As we all are aware of the COVID-19 pandemic situation in India and the followed nation-wide lockdown, our country has undergone some significant improvements, the biggest one being- digitisation.
Not that digitisation newly began during the lockdown period, it had already begun when Reliance Jio was announced offering free 4G internet and then at minimum costs, literally destroying the competition in the telecom industry of India. COVID-19 gave this transformation, a tremendous boost and start-ups got an unprecedented wave of new clients from all across the country, especially rural Indians who were just introduced to the world of internet.
This became an issue for start-ups because a majority of this demographic prefers to communicate in their regional language and this sudden surge from several parts of the county created a need to inculcate vernacular solutions for the start-ups to cater to the communicable needs of people coming from smaller and rural regions of the country.
Arvind Pani, CEO of Reverie Language Technologies, a language technology start-up says that lots of businesses and organisations are now adopting digital technology to communicate with people who speak and understand their respective regional language. There is no way that these agencies and organisations should only operate in English.

India is a diverse nation and catering to this diversity is the first and foremost job of start-ups, organisations, agencies and even established companies, said an analyst about adopting vernacular solutions.
Reverie Language Technology developed an Indian language voice solution for the banking sector. Anuvadak is one of their brilliant vernacular solution that boosts the processing speed of developing, processing, launching and then optimising a webpage or a website in multiple desired languages.

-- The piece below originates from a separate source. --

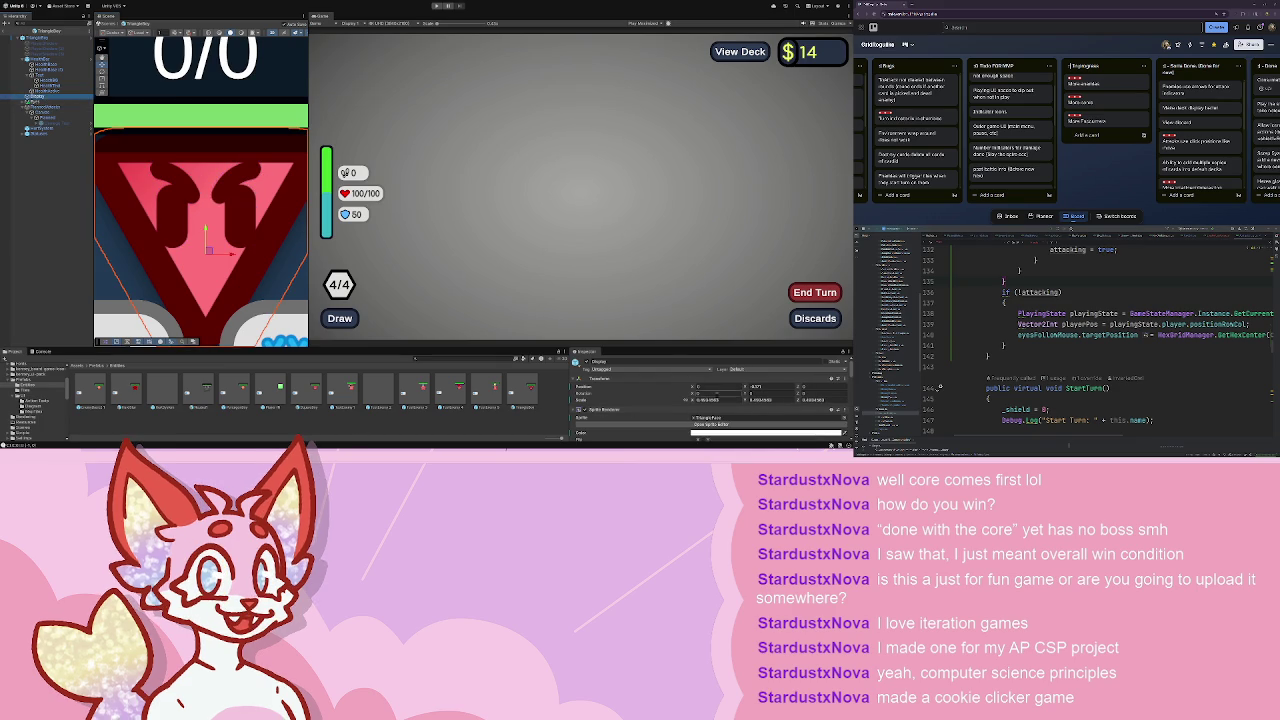
scroll(844, 384, "down", 3)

This application was approved by the government of India and was used during the peak months of COVID-19 to translate and post the MyGov COVID-19 guidelines page in 10 different languages for citizen’s proper understanding.
Similar measures were taken by banks, such as Axis Bank, who has created and inculcated a multi-lingual voice assistant bot named AXAA. This bot is created to handle a hefty amount of customer queries in a day and can be tweaked to support more than 10 regional languages of India with over 170 different dialects.

AXAA is developed by Vernacular.ai, a Bengaluru-based start-up who has used Vernacular Intelligent Virtual Assistant (VIVA) as a platform to develop the multi-lingual bot for Axis Bank and has deployed the same in all Axis Bank contact points.
These are just a few examples, Vernacular solutions are being taken into account and companies like Vernacular.ai and other language technology start-ups are coming with more new and improved ways to efficiently remove this language barrier between online services and citizens of India.